In the histology of the carcinoma en cuirasse the tissue resembles fibrosis, few tumor cells are observed that exhibit an "indian row" pattern, forming small malignant cell lines between the collagen bundles. Tumor cells are often overlooked, since they closely resemble fibroblasts, although tumor cells have larger, angulated nuclei and more intense basophilia [9]. The histopathological characteristics of the presence of a dense fibrosis matrix and a diminished vascularization, can explain why the tumors resist to a great extent the systemic chemotherapy [11].
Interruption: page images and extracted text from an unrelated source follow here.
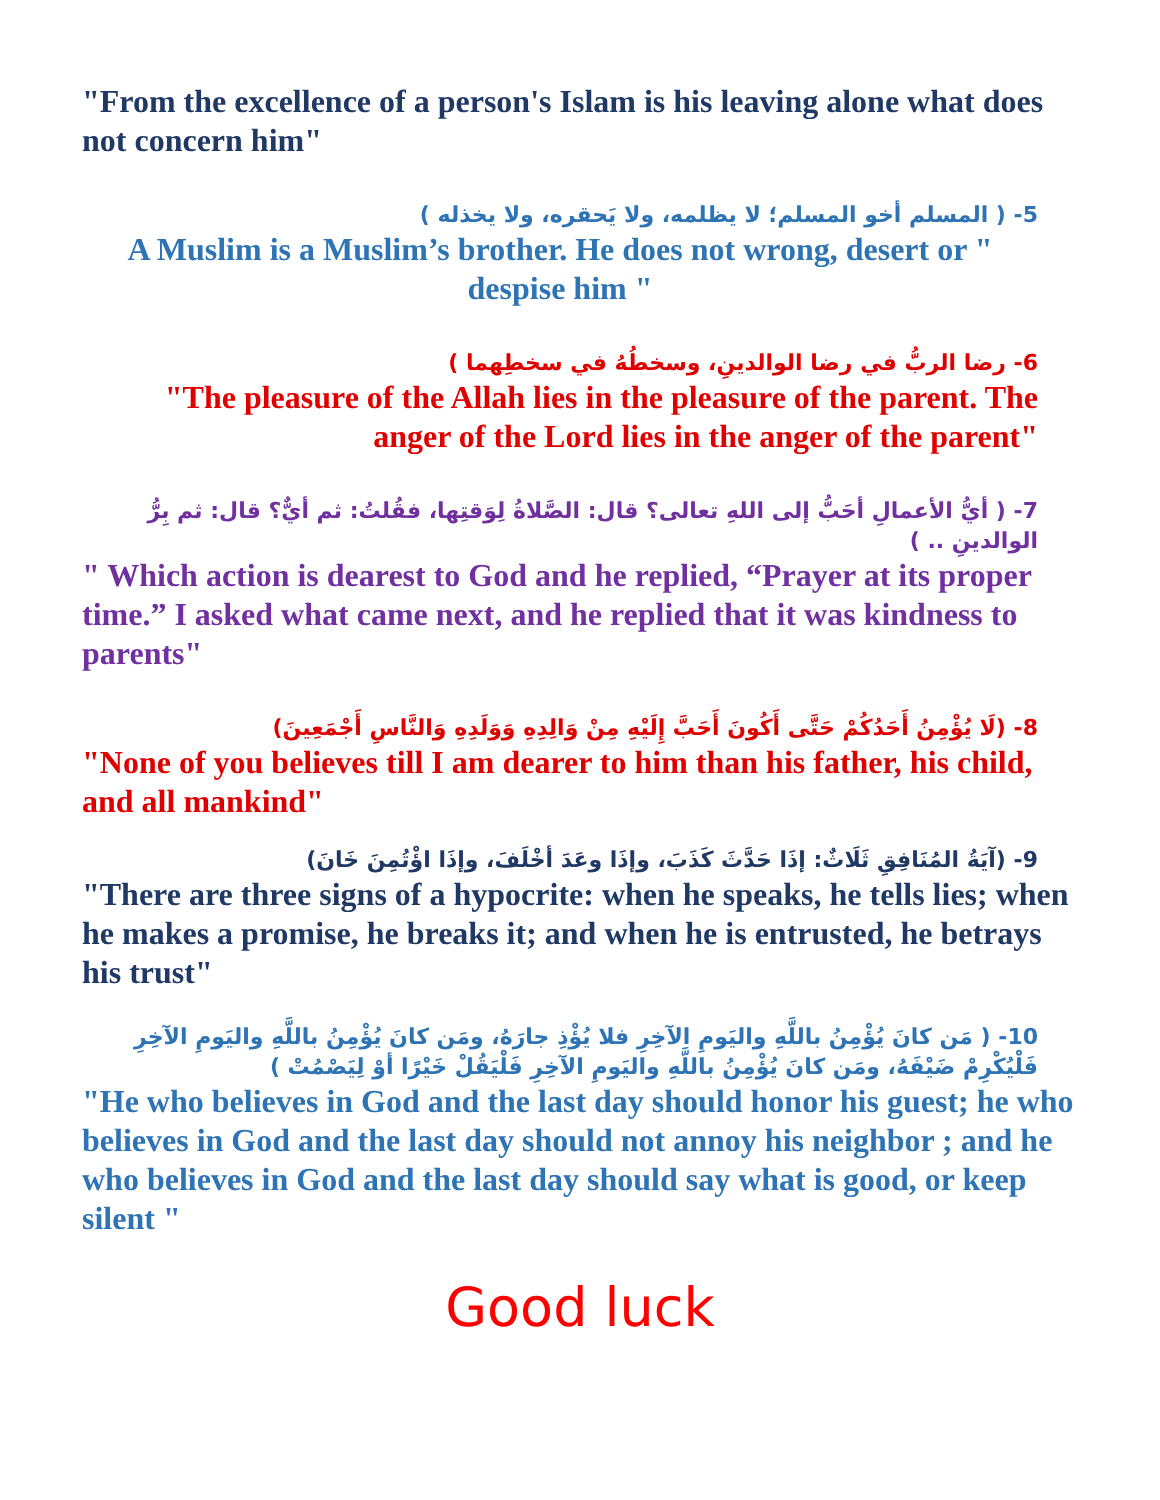"From the excellence of a person's Islam is his leaving alone what does not concern him"
5- ( المسلم أخو المسلم؛ لا يظلمه، ولا يَحقره، ولا يخذله )
A Muslim is a Muslim’s brother. He does not wrong, desert or " despise him "
6- رضا الربُّ في رضا الوالدينِ، وسخطُهُ في سخطِهما )
"The pleasure of the Allah lies in the pleasure of the parent. The anger of the Lord lies in the anger of the parent"
7- ( أيُّ الأعمالِ أحَبُّ إلى اللهِ تعالى؟ قال: الصَّلاةُ لِوَقتِها، فقُلتُ: ثم أيٌّ؟ قال: ثم بِرُّ الوالدينِ .. )
" Which action is dearest to God and he replied, “Prayer at its proper time.” I asked what came next, and he replied that it was kindness to parents"
8- (لَا يُؤْمِنُ أَحَدُكُمْ حَتَّى أَكُونَ أَحَبَّ إِلَيْهِ مِنْ وَالِدِهِ وَوَلَدِهِ وَالنَّاسِ أَجْمَعِينَ)
"None of you believes till I am dearer to him than his father, his child, and all mankind"
9- (آيَةُ المُنَافِقِ ثَلَاثٌ: إذَا حَدَّثَ كَذَبَ، وإذَا وعَدَ أخْلَفَ، وإذَا اؤْتُمِنَ خَانَ)
"There are three signs of a hypocrite: when he speaks, he tells lies; when he makes a promise, he breaks it; and when he is entrusted, he betrays his trust"
10- ( مَن كانَ يُؤْمِنُ باللَّهِ واليَومِ الآخِرِ فلا يُؤْذِ جارَهُ، ومَن كانَ يُؤْمِنُ باللَّهِ واليَومِ الآخِرِ فَلْيُكْرِمْ ضَيْفَهُ، ومَن كانَ يُؤْمِنُ باللَّهِ واليَومِ الآخِرِ فَلْيَقُلْ خَيْرًا أوْ لِيَصْمُتْ )
"He who believes in God and the last day should honor his guest; he who believes in God and the last day should not annoy his neighbor ; and he who believes in God and the last day should say what is good, or keep silent "
Good luck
Differential diagnoses may present with extensive keloid and/or hypertrophic scarring, multiple-plate morphea, especially nodular and keloid variant; desmoplastic melanoma and scar sarcoidosis [12, 13]. Mullinaz and Cohen described a case of a 63-year-old woman with a history of a mammoplasty, who developed lesions like keloids, for which she received numerous treatments with topical steroids and in infiltration, the lesions were located outside the sites of the previous incisions and had little response to the treatments, which led to the performance of biopsies that allowed the diagnosis of a breast cancer, the authors emphasize that the tumor cells can be overlooked due to their similarity in appearance with the fibroblasts [11]. In our case, the patient did not present a history of surgery in the breasts or previous cicatricial skin pathologies that could be related to a higher risk of abnormal or keloid scarring.
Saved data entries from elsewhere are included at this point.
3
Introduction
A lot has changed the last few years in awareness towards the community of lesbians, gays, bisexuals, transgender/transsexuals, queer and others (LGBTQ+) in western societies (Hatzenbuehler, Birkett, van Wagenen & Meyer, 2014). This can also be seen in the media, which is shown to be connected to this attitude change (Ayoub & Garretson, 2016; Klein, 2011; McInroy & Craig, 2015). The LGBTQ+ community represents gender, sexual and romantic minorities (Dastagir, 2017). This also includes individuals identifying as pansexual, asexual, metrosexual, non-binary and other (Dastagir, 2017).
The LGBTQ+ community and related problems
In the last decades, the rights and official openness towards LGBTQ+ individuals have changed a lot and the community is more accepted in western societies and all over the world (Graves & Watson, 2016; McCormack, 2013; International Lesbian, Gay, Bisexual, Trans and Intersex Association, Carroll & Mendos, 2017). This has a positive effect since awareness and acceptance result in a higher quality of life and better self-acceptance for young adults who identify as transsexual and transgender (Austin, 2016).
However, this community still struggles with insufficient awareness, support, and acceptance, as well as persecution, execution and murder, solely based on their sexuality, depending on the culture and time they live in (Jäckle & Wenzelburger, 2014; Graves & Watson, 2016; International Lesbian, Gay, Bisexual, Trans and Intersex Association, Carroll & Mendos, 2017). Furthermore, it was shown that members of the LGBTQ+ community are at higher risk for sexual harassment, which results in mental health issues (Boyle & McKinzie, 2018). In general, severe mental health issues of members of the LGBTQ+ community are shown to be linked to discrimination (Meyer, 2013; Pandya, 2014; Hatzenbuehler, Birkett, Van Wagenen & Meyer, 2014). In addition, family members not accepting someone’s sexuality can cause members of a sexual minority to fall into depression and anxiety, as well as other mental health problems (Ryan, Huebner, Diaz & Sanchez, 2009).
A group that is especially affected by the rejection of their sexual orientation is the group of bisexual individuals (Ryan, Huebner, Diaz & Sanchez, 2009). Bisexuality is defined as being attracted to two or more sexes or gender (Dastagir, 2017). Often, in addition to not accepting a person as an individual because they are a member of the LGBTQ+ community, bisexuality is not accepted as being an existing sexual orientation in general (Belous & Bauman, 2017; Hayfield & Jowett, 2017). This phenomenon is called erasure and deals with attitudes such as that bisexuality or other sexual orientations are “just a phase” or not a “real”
Treatment options for breast cancer in cuirasse are limited, the goal is palliative, they can benefit from local irradiation, skin grafting, and non-steroidal anti-inflammatory therapy. Given the presence of extensive reactive fibrosis and a decrease in vascularization, chemotherapeutic agents may be unable to obtain effective local concentrations, however, in our patient a favorable clinical response was observed with the chemotherapeutic treatment [11].

4. Conclusion

A case of breast cancer was presented, whose reason for consultation was the presence of a skin metastasis type carcinoma en cuirasse. The recognition of the clinical and histopathological manifestations of metastases of breast cancer is essential and necessary to avoid delays in the initiation of treatments. In the breast cancer, the malignant cells are immersed in a fibrotic stroma and poorly vascularized, which can hinder the recognition of neoplastic cells and the effectiveness of systemic chemotherapy. The presence of these advanced cases raises the need to continue education programs and improve access to health services, especially in countries where breast cancer continues to be the leading cause of cancer death in women. In our case, the diagnosis of breast cancer was guided by the recognition of cutaneous changes.